The first is Wave 1 started and ended at the price high and vol spike between 14:00 11/02 and 13:30 11/03. Wave 2 was a flat that ended $197.50 just before 13:30 11/02 Wave 3 ended at the low $184 between 13:30 11/03 and 13:00 11/04 Wave 4 a zigzag ended $190 shortly after 13:00 11/04 Wave 5 ended at $169 12:30 11/05
Since then a corrective flat is unfolding Wave A is $169 to $175 Wave B is $175 to $165 Wave C is $165 to ??? May not have completed since wave C2 looks like a flat and wave C4 looks like a zigzag.
The Second is Wave 1 started at $202 and ended at $184 Wave 2 was a zigzag from $184 and $190. Wave 3 had a gap as is drop from $190 to $169 Wave 4 a traingle between $169 and $172 Wave 5 ended just below $169 between 12:30 11/05 and 12:00 11/08
Since then a corrective flat is unfolding (pretty much the same as in the first case) Wave A is $169 to $175 Wave B is $175 to $165 Wave C is $165 to ??? May not have completed since wave C2 looks like a flat and wave C4 looks like a zigzag.

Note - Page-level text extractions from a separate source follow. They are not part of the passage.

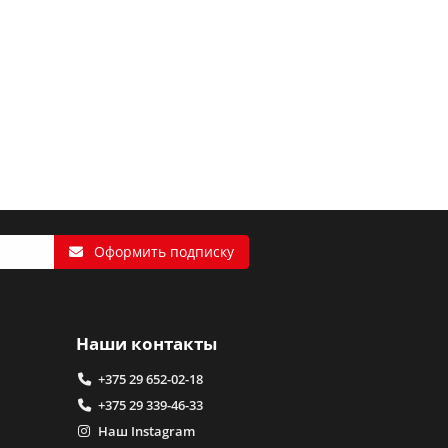
Оформить подписку
Наши контакты
+375 29 652-02-18
+375 29 339-46-33
Наш Instagram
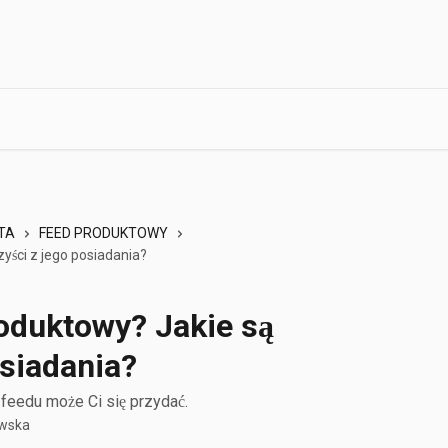
TA
FEED PRODUKTOWY
zyści z jego posiadania?
roduktowy? Jakie są
osiadania?
feedu może Ci się przydać.
owska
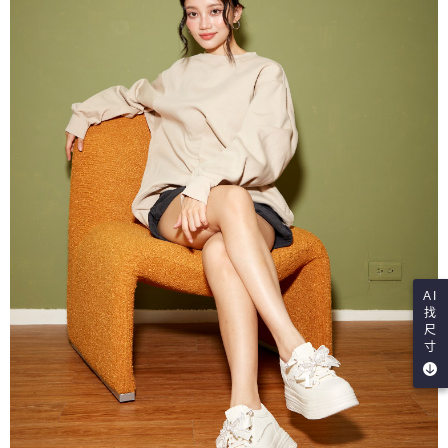
AI
找
尺
寸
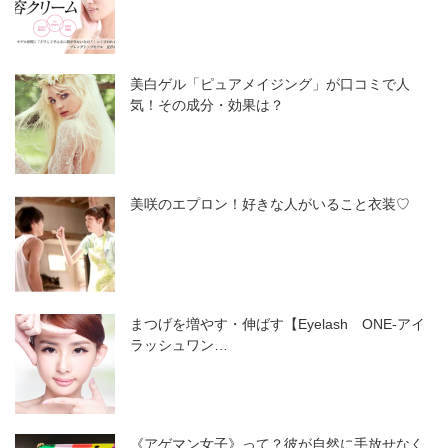
美白ゲル「ピュアメイジング」が口コミで人
気！その成分・効果は？
美咲のエプロン！好きな人がいること衣装♡
まつげを増やす・伸ばす【Eyelash ONE-アイ
ラッシュワン…
《アゲマン女子》って？彼が自然に手放せなく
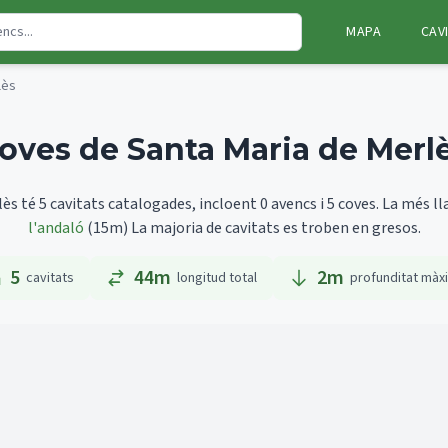
MAPA
CAV
lès
oves de Santa Maria de Merl
ès té 5 cavitats catalogades, incloent 0 avencs i 5 coves.
La més ll
l'andaló
(15m)
La majoria de cavitats es troben en gresos.
5
44m
2
m
cavitats
longitud total
profunditat màx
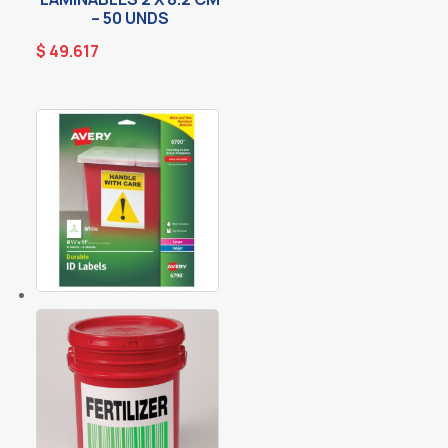
– 50 UNDS
$
49.617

The Third is Wave 1 started at $202 and ended at $184 Wave 2 was a zigzag from $184 and $190. Wave 3 had a gap as is drop from $190 to $169 Wave 4 a traingle between $169 and $175 Wave 5 ended at $165 11:30 11/09
Since then a corrective zigzag is unfolding Wave A is $165 to $172.50 Wave B is $172.50 to $167.50 Wave C is $167.50 to $190 Multiday wave 3 is beginning to unfold.
So which is the "Best" count? My preference is the third situation. The channel lines for the wave from $202 to $165 look good. There is a well formed inverted head and shoulders. The gap occurred in wave 3 Triangle generally occur in wave 4 positions The zigzag retraced 67.5%, though 61.2% would have been ideal. The wave ratio of zig to zag is 1:3 nearly perfectly. The beginning of wave 3 was resistance at $190 for the zag. It would be a tuning point on the same day the broader markets look to have topped.
My next best choice is the second situation. The channel lines for the wave from $202 to $169 look good. The channel lines for wave C look good. The gap occurred in wave 3 The flat has retraced at least 67.5%. The upside target of $194 would be a 78% retracement. The wave ratio of C1 to C3 is 1:3 nearly perfectly. The resistance at $190 would be retested by C5.
Should the move $202 to $165 actually be a corrective wave, then the zigzag would be relabeled waves 51 through 54 with 55 left to retest the all time highs.